The experience continued for the patient. She listened to the songs and traditional music (15 minutes). Mrs. BF sang lullabies. The session finished with a reassuring speech by the therapist. This helped the patient return to the ordinary state of consciousness.
Session II
The second session had the same temporal organization with an important variation—the therapist played the drum. Mrs. AA could “travel” and “tell her visions.” Mrs. AA vision. I saw birds and clouds. And, I saw gray swirls. These swirls were blue, and I just stayed there, present in the moment, and simply watched their movement. Therapist interpretation. There is a movement of gray towards the blue. You are moving towards the opening and the positivity. This positive space of beauty, sun, and sky awaits you.
Session III
In the third session (as in the first session), the therapist activated the recording and set out on a “journey” through the “high world” to heal the patient’s crystal body.
Therapist vision. I did not see crystals. I was in a cabin. I went up and saw a large shell that welcomes you. I did not see crystals. I saw shapes. I saw the energy at the level of the head. There was a black stone at the level of the third eye. It was necessary though for this stone to depart? The stone dissolved. I saw many white shapes that circulated in the body. I asked my guides what I should do and for guidance. . . . Cleaning deep. At your feet, there was a hot water bottle. And this bottle; it sucked to provide great cleaning. I saw the body open wide; there was a lot of whiteness, and it was very bright. I saw a beautiful energy circulating, and I asked my masters to continue. I asked them to continue what needed to be done. Therapist interpretation. I have not seen black things. One can often see broken and burnt crystals with spears. This is not the case here. I saw energy, beams, circular membrane, and the third eye. A chest and foot purification. There was purification and a beautiful space. It is good; you are in the hands of the guides.
In summary, each shamanic session consisted of 5 minutes of interview, 15 minutes of drumming, 15 minutes of either the therapist’s narrative or the patient’s narrative, 15 minutes of traditional music and songs, and 5 minutes of reassuring speech to conclude the experience; in total, the session was 50 to 55 minutes approximately.
Final Interview
Last (Stage 3), a final interview on the experience was conducted by the psychologist, using nondirectivity approach (Rogers, 1951).
Analysis of the Narrative
The interviews and sessions were recorded on a Dictaphone and then transcribed accurately, as a support for analysis of the data. It was analyzed with the aid of the software T-LAB version 9.1.3, a linguistic and statistical tool for text analysis, developed by Franco Lancia (2004, 2007). In choosing T-LAB software over others, two advantages were key: the multitude of instruments offered for text analysis and the possibility to use them in an integrated way (e.g., word association, thematic analysis, co-occurrence analysis, comparative analysis), and the possibility of analyzing a very large text. T-LAB works on a corpus that can be composed of one or more texts and can be divided into different subsets, according to the variables employed for describing the texts.

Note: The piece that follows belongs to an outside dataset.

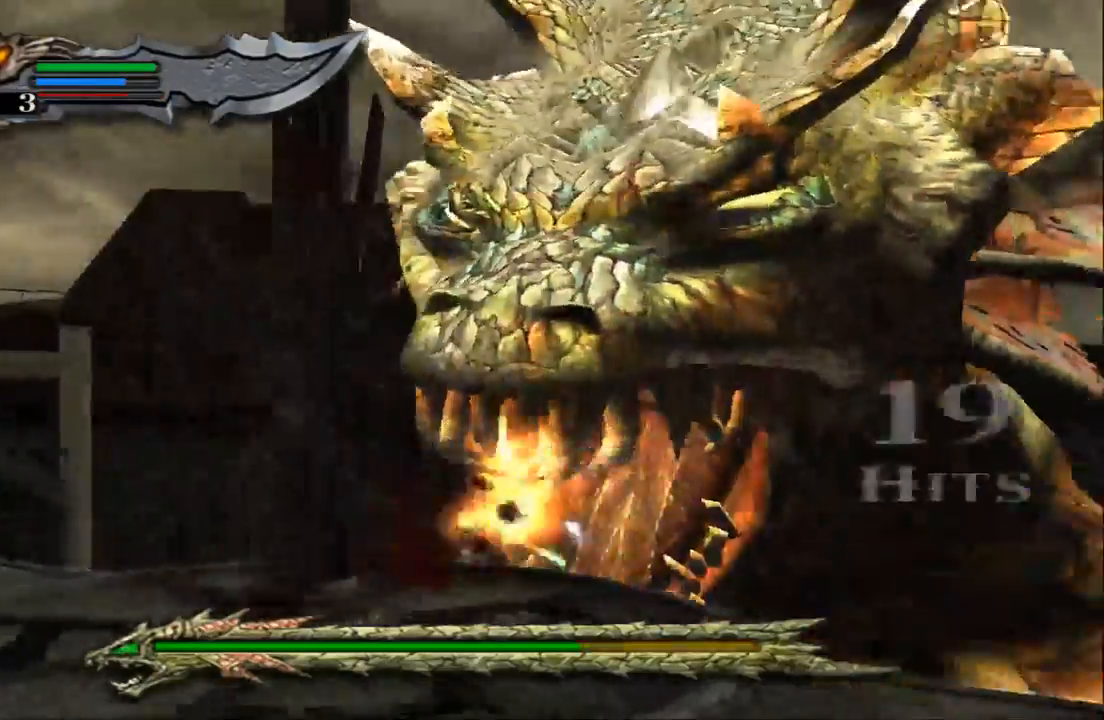
{"buttons": [], "left_stick": "up-right", "right_stick": "center", "events": [[100, "TRIANGLE", "up"], [167, "TRIANGLE", "down"], [267, "TRIANGLE", "up"], [400, "SQUARE", "down"], [500, "SQUARE", "up"]]}
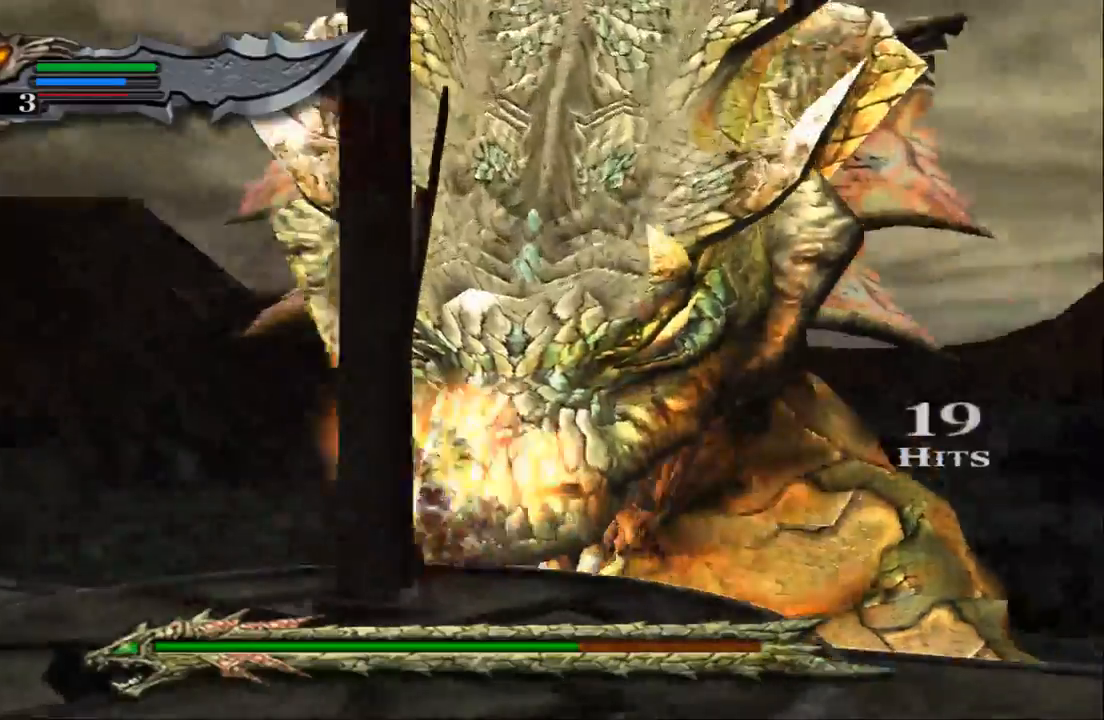
{"buttons": ["SQUARE"], "left_stick": "up", "right_stick": "center", "events": [[67, "SQUARE", "down"], [167, "SQUARE", "up"], [267, "SQUARE", "down"], [367, "SQUARE", "up"], [400, "left_stick", "up"], [467, "SQUARE", "down"]]}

In this research, we used a “word association analysis.” This T-LAB tool allowed us to pick out a co-occurrence relationship within any corpus. This strategy determined the local meaning of selected keyword, on the basis of a specific keyword-in-context list (Weber, 1984), following the principles of a directed content analysis (Hsieh, 2005). Word co-occurrences are computed within elementary contexts (sentences or paragraphs). Each time, the selection of associated words is carried out by the computation of an “Association Index” (Cosine, Dice, Jaccard), and their computation is quite fast. Moreover, the user had to take into account that the greater the number of words included in their list, the more reliable the similarity values become. In our analysis, first we added temporal variables in the preparation of “the Corpus”: “Before” for the narrative in the preliminary interview and “After” in the final interview. Second, we organized a target conceptual category of DISEASE evoking our topic research (see target term in the radial diagrams, Figures 2 and 3), composed of five lemmatized keywords referring (cancer, disease, to_be_sick, chemotherapy, hospital). We organized another conceptual category crucial for our research, SHAMANIC-WORLD (see Figure 4) composed of five lemmatized keywords (spiritual_guides, shaman, shamanism, spirit, to_make_a_trip). We chose a level of word association significativity (p ≤ .05) and Cosine as the association index. Finally, this content analysis strategy generated a radial diagram, where the selected conceptual target is placed in the center and the other words are distributed around it, each at a distance proportional to its degree of association. The significant relationships are therefore one-to-one, to the central lemma, and to each of the others. After the statistical computation, we looked for the associations (see repeated characters that have a “bold” font style in our narrative examples) recalling moments of the patient’s narrative (see M1, M2, M3, etc., in the results) of a general narrative position evoking a global existential experience (e.g., “the acute consciousness of the finiteness”).
Results
The examined corpus for Mrs. AA was made up of 1,561 transcripted words; 10,029 occurrences (single words); and 1,406 lemmatized words; the number of hapax 9 was 797.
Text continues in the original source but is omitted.